I really like these! I have to admit to being a novice when it's comes to props.. how did you achieve the texture on these?


----------



## cerinad (Jun 23, 2008)

IowaGirl said:


> I really like these! I have to admit to being a novice when it's comes to props.. how did you achieve the texture on these?


That is Great Stuff Foam insulation . I sprayed it on and when it was almost dry then I drug a stick through it.


----------



## cerinad (Jun 23, 2008)

Here they are finished finally... I put a chain in between them because it is looking like i wont have time to make a gate this year as i still have a million things to do.


----------



## Bone Dancer (Oct 7, 2005)

Very nice, the texture is amazing, very scary.
How big are they? How many cans of great stuff did it take? What did you use for a base to start from.


----------



## RoxyBlue (Oct 6, 2008)

The embedded skellies are a fantastic touch. Well done.

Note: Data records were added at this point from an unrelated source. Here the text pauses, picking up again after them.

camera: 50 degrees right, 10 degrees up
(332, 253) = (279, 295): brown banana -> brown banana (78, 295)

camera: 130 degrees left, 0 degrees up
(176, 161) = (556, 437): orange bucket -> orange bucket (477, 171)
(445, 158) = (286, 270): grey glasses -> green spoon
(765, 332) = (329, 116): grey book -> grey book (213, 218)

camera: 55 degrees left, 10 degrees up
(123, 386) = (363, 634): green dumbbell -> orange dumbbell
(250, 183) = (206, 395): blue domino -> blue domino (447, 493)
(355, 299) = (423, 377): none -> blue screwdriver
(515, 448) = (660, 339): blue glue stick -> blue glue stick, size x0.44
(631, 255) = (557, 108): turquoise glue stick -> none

Are these more portable than they look?


----------



## spideranne (Jul 17, 2006)

Looks awesome! I've been so wanting columns and this is a look that I really like, might just be stealing this idea.


----------



## cerinad (Jun 23, 2008)

Feel Free to steal away! They are concrete forms. I braced them using 4 1x2 in two seperate sections for ease of setting up and breaking down. The 2 sections are 3.5 ft each. Overall they are 7 foot tall without the arch. They are not heavy just a little hard to handle as they are pretty wide. It took (get ready) 22 cans of great stuff for both columns. That was the most expensive part. I made many of trips to Home Depot because i did not think it would take so many cans. All in all they took me about a week to finish them if you add it allup as I was working on other projects. Thanks Guys for all the kind words!


----------



## Cassie7 (Sep 16, 2007)

Yes, I'd love to know what the base/armature is made of also.

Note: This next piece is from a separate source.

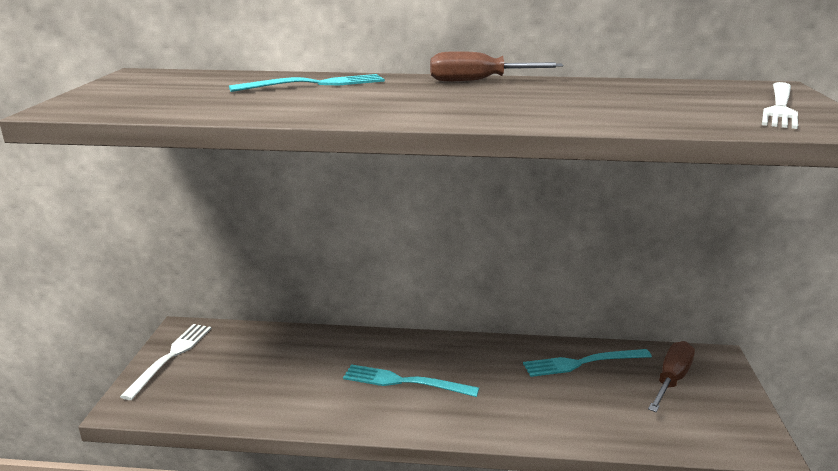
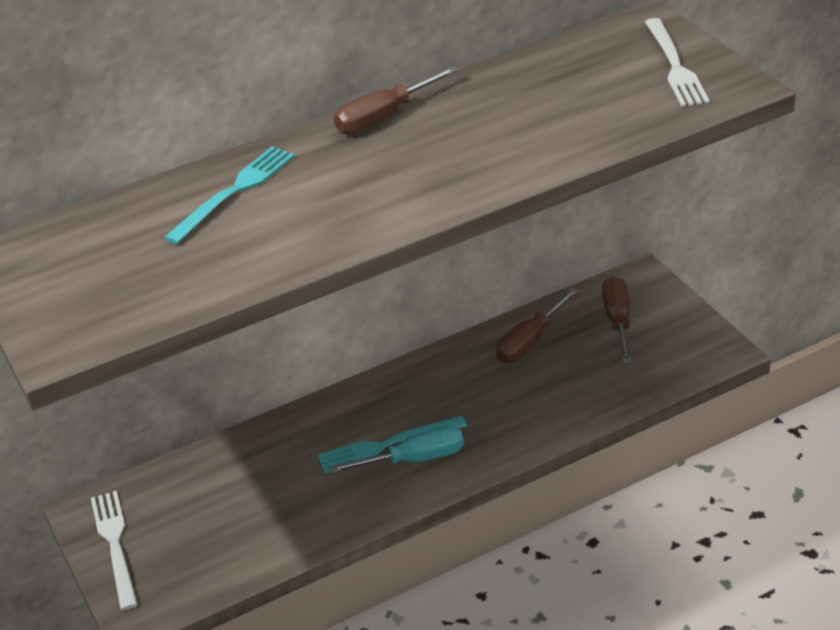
camera: 30 degrees left, 15 degrees up
(414, 401) = (414, 459): none -> turquoise screwdriver
(582, 363) = (530, 341): turquoise fork -> brown screwdriver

If you're making props of this magnitude, I highly suggest you make yourself a vacuum former. Look it up on youtube, they're really easy to make and you can knock out skulls and bones for pennies opposed to using pricey blowmold bluckys. Making a vacuum former is first on my to-do list this November.


----------



## ScreamingScarecrow (Oct 1, 2008)

Great Stuff!!!


----------



## cerinad (Jun 23, 2008)

Cassie7 said:


> Yes, I'd love to know what the base/armature is made of also.
> 
> If you're making props of this magnitude, I highly suggest you make yourself a vacuum former. Look it up on youtube, they're really easy to make and you can knock out skulls and bones for pennies opposed to using pricey blowmold bluckys. Making a vacuum former is first on my to-do list this November.


Thanks! i am definetly going to do one of these! Also the form is shipping tubes that we get metal trim delivered to our jobs. They are basically like concrete forms only wider. On a side note if you used the actual concrete forms at Home depot i am sure that it would take a lot less Great Stuff.


----------



## ghostokc (Nov 11, 2008)

Awesome!


----------



## slightlymad (May 25, 2006)

Nice to know i am not the only one who uses a pool ladder. Nice work


----------